◆ REQUIRED ACTION
From the first line to the last, print the listing exactly.

◆ DATA PROVIDED
________________________

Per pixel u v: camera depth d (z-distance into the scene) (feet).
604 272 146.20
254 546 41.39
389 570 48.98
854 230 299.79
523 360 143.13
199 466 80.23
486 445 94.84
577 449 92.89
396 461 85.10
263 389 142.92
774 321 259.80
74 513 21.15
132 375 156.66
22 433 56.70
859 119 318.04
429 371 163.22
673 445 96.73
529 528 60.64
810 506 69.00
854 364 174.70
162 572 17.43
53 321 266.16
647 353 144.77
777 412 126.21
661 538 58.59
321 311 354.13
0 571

________________________

◆ RESPONSE TO THIS TASK
Per pixel u v: camera depth d (z-distance into the scene) (feet).
604 272 146.20
254 546 41.39
389 570 48.98
854 230 299.79
523 360 143.13
199 466 80.23
486 445 94.84
577 449 92.89
396 461 85.10
263 389 142.92
774 321 259.80
74 513 21.15
132 375 156.66
22 433 56.70
859 119 318.04
429 371 163.22
673 445 96.73
529 528 60.64
810 506 69.00
854 364 174.70
162 572 17.43
53 321 266.16
647 353 144.77
777 412 126.21
661 538 58.59
321 311 354.13
0 571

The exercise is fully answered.